* **TASK TO CARRY OUT**
Retrieve every line from the records in which the word "捡到宝那段请详细说下" occurs.

* **RECORDS TO USE**
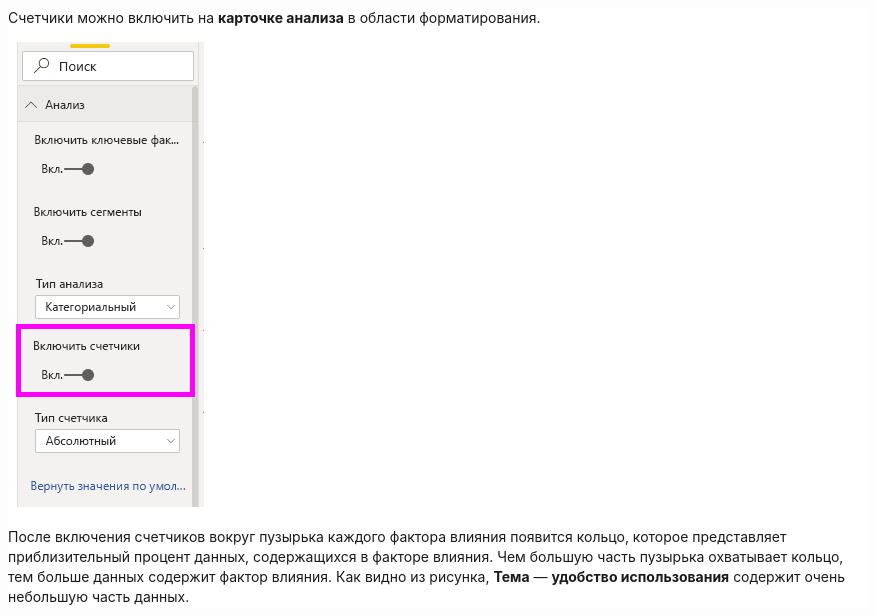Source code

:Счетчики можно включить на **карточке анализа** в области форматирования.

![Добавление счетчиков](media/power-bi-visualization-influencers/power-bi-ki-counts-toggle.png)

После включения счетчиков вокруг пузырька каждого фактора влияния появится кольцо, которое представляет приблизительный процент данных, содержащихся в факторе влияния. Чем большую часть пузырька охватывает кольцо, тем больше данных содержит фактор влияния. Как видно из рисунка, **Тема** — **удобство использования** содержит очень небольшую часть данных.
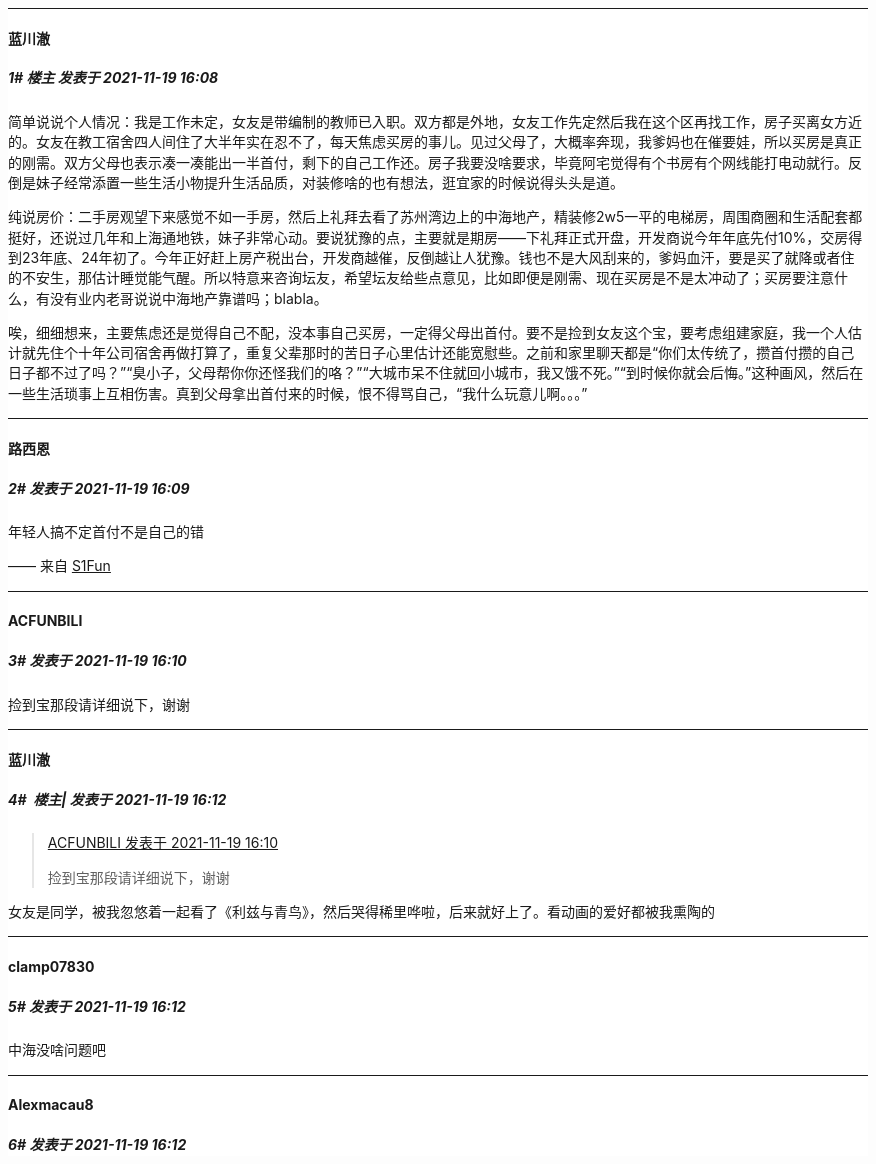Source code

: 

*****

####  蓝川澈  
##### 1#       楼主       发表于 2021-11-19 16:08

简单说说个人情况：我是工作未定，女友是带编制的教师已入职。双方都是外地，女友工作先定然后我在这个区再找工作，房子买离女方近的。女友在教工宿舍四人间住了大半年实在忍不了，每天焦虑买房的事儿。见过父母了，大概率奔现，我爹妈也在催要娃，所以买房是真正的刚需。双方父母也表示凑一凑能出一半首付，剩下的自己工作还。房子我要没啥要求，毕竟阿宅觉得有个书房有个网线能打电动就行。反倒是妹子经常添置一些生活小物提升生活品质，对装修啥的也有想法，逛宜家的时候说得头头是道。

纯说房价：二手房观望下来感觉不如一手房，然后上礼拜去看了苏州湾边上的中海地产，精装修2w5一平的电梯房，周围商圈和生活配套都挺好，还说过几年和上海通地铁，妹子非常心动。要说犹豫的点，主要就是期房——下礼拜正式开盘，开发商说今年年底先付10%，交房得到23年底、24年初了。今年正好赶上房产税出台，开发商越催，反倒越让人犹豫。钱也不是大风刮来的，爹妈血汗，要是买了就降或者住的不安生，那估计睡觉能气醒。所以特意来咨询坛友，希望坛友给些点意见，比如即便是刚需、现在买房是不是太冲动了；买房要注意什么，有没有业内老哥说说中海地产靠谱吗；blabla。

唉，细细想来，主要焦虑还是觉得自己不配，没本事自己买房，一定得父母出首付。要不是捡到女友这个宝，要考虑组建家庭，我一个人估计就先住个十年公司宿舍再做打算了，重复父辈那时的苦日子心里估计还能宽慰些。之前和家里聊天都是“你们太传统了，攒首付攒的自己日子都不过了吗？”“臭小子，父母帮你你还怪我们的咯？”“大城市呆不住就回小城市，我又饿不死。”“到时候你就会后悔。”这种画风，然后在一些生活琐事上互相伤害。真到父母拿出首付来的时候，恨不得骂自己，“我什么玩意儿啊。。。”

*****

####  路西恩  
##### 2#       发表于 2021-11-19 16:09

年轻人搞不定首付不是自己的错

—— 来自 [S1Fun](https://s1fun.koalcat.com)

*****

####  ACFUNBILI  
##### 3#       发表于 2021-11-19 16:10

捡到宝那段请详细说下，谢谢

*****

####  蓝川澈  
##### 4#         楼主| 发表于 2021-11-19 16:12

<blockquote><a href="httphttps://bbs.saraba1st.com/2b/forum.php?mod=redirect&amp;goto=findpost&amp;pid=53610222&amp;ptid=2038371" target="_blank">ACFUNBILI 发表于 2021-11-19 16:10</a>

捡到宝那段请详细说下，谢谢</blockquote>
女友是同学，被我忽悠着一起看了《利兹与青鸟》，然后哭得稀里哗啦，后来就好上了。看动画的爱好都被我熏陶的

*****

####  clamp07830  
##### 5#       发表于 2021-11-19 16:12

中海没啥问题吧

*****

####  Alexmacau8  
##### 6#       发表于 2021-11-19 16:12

* **THE ANSWER**
捡到宝那段请详细说下，谢谢
捡到宝那段请详细说下，谢谢</blockquote>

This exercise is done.